Brano:
Un altro passo avanti nella realizzazione del progetto che consentirà il ripristino della rete sentieristica nei territori del Parco delle Madonie. Sono stati infatti ultimati i lavori del tavolo tecnico che, nei giorni scorsi, era stato convocato a Palermo presso l’assessorato regionale Territorio e Ambiente, per discutere sugli aspetti economici e avviare concretamente le trattative finalizzate alla risoluzione delle problematiche connesse al riavvio dei lavori di manutenzione e ripristino.

Il tavolo tecnico, che ha visto riunirsi Salvatore Caltagirone e Vincenzo Palizzolo, rispettivamente  commissario dell’Ente Parco delle Madonie e capo di gabinetto dell’assessorato,  ha consentito la condivisione di proposte e modifiche del progetto originario con l’obiettivo di predisporre il nuovo quadro economico.

Una sintesi raggiunta grazie al lavoro avviato all’insegna della volontà di potenziare il turismo in un territorio, come quello madonita, davvero unico sotto il profilo della biodiversità, delle risorse paesaggistiche e dei beni architettonici: non a caso, alcuni naturalisti hanno definito il comprensorio madonita “un giardino botanico” posto al centro del bacino del Mediterraneo, dove, nell’arco di milioni di anni, varie circostanze  hanno favorito  la sopravvivenza di centinaia di specie sia endemiche che provenienti da regioni geografiche dai climi molto diversi.

Descrizione del compito: Riprendi il brano sul ripristino della rete sentieristica del Parco delle Madonie e proseguilo dopo la sua ultima frase.

Estratto del dataset:
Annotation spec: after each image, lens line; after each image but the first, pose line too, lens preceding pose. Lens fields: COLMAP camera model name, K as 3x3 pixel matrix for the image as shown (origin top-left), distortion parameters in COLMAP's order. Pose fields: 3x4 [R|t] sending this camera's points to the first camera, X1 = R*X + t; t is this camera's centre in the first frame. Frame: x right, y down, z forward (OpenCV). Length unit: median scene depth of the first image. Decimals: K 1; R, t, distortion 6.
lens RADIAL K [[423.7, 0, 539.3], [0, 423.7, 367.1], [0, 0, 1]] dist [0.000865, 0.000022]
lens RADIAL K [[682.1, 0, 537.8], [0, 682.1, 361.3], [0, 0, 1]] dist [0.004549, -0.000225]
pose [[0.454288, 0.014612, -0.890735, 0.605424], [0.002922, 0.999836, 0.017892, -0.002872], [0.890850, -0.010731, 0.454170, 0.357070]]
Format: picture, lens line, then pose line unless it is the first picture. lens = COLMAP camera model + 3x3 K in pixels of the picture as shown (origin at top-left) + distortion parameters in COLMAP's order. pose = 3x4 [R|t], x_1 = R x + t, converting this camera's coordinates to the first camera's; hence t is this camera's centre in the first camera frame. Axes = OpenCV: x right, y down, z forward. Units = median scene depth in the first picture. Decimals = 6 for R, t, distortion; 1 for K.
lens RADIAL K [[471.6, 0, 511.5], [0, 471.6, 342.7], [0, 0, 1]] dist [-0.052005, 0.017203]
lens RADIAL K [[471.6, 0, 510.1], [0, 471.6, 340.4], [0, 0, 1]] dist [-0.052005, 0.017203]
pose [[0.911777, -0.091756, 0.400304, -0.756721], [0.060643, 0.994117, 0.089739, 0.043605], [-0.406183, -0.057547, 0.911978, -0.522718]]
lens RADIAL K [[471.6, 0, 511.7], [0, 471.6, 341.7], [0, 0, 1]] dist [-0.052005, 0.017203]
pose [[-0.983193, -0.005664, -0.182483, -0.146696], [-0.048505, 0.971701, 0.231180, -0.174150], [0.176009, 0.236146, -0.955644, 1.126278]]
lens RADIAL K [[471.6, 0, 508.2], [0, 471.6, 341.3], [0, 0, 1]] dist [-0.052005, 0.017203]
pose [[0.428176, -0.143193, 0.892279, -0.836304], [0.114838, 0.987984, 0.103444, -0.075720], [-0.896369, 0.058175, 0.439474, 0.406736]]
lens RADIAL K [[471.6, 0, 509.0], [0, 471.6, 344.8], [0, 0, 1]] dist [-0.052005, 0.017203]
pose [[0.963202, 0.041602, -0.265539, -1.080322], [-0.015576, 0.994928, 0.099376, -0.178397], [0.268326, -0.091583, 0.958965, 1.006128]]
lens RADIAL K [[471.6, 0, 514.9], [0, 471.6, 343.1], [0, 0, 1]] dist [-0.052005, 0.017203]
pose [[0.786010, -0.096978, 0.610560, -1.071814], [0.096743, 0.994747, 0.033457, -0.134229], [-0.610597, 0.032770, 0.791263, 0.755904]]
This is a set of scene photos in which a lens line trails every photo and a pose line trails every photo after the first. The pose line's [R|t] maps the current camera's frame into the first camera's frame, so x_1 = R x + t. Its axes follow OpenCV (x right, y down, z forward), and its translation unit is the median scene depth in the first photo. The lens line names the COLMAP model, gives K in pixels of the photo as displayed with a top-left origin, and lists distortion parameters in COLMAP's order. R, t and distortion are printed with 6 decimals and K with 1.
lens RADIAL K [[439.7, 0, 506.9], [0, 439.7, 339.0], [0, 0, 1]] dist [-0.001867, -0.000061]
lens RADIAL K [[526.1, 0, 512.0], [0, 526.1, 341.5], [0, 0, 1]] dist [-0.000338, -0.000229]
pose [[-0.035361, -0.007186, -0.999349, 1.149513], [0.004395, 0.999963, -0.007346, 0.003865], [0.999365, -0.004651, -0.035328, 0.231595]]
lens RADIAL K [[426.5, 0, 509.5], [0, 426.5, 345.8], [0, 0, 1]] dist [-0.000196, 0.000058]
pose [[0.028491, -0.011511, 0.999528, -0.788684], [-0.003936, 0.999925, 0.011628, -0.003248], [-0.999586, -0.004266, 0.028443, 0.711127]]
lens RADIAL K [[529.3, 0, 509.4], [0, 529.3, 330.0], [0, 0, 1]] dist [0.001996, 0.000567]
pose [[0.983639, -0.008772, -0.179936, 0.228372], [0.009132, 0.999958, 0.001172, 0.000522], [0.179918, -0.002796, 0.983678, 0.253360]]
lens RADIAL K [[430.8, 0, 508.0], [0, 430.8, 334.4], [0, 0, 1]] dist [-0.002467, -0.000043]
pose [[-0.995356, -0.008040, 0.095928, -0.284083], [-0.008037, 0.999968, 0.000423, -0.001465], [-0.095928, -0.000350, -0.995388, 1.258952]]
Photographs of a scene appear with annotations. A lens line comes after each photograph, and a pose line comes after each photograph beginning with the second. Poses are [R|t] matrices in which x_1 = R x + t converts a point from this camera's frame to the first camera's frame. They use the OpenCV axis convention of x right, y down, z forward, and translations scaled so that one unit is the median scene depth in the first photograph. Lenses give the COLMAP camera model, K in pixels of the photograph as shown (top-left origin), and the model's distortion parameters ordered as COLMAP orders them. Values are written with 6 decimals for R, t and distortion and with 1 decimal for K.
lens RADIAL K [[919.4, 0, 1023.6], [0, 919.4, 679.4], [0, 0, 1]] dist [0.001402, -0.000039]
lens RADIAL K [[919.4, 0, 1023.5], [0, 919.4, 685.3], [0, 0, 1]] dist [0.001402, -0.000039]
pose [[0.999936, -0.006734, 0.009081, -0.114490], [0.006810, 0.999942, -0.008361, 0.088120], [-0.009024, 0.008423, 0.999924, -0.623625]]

Esito del compito:
« Fruire di sentieri in buono stato di conservazione e manutenzione  – afferma Caltagirone, soddisfatto per gli esiti conclusivi del tavolo – garantirà il turista che approccia un ambiente poco conosciuto e valorizzerà tutti i siti che vi gravitano attorno».

In presenza di queste condizioni, è lecito affermare che la rete sentieristica può diventare uno degli elementi di maggiore attrattività nel processo di sviluppo economico dei centri abitati.

Azioni  che dovranno necessariamente affiancarsi a politiche di marketing territoriale in grado di coinvolgere tutti gli operatori del settore e di consentire la riscoperta d luoghi che, per vegetazione, idrografia, esposizione, clima e spinta antropica, fanno delle Madonie un unicum naturalistico di eccezionale valore.

Il commissario Caltagirone ne è consapevole e punta alla realizzazione di un sistema di sentieri fruibili anche da parte di chi vuole praticare sport all’aria aperta, visitare siti archeologici e geologici, ammirare paesaggi incantevoli sia marini che montani.

Senza trascurare, ovviamente, il paniere enogastronomico locale che, considerata l’abbondanza, può attivare percorsi sensoriali legati al gusto e alla ruralità: valori in dissolvenza che solo i piccoli centri abitati  distanti dalle nevrosi urbane possono ancora offrire.

«La pianificazione dei sentieri – spiega – non può che tutelare le aree in funzione delle loro capacità di carico, soprattutto in presenza di particolari endemismi botanici; l’idonea apposizione della segnaletica, può orientare i flussi escursionistici consentendo di promuovere e diffondere forme di turismo eco-compatibili, non impattive ma sostenibili».

Non a caso, durante la fase operativa saranno garantite la tutela, la conservazione e la messa in sicurezza dei sentieri per esercitare un’ulteriore azione di vigilanza sul territorio: un obiettivo progettuale condiviso con i sindaci a Petralia Soprana nel corso dell’ultima seduta del Consiglio di Parco.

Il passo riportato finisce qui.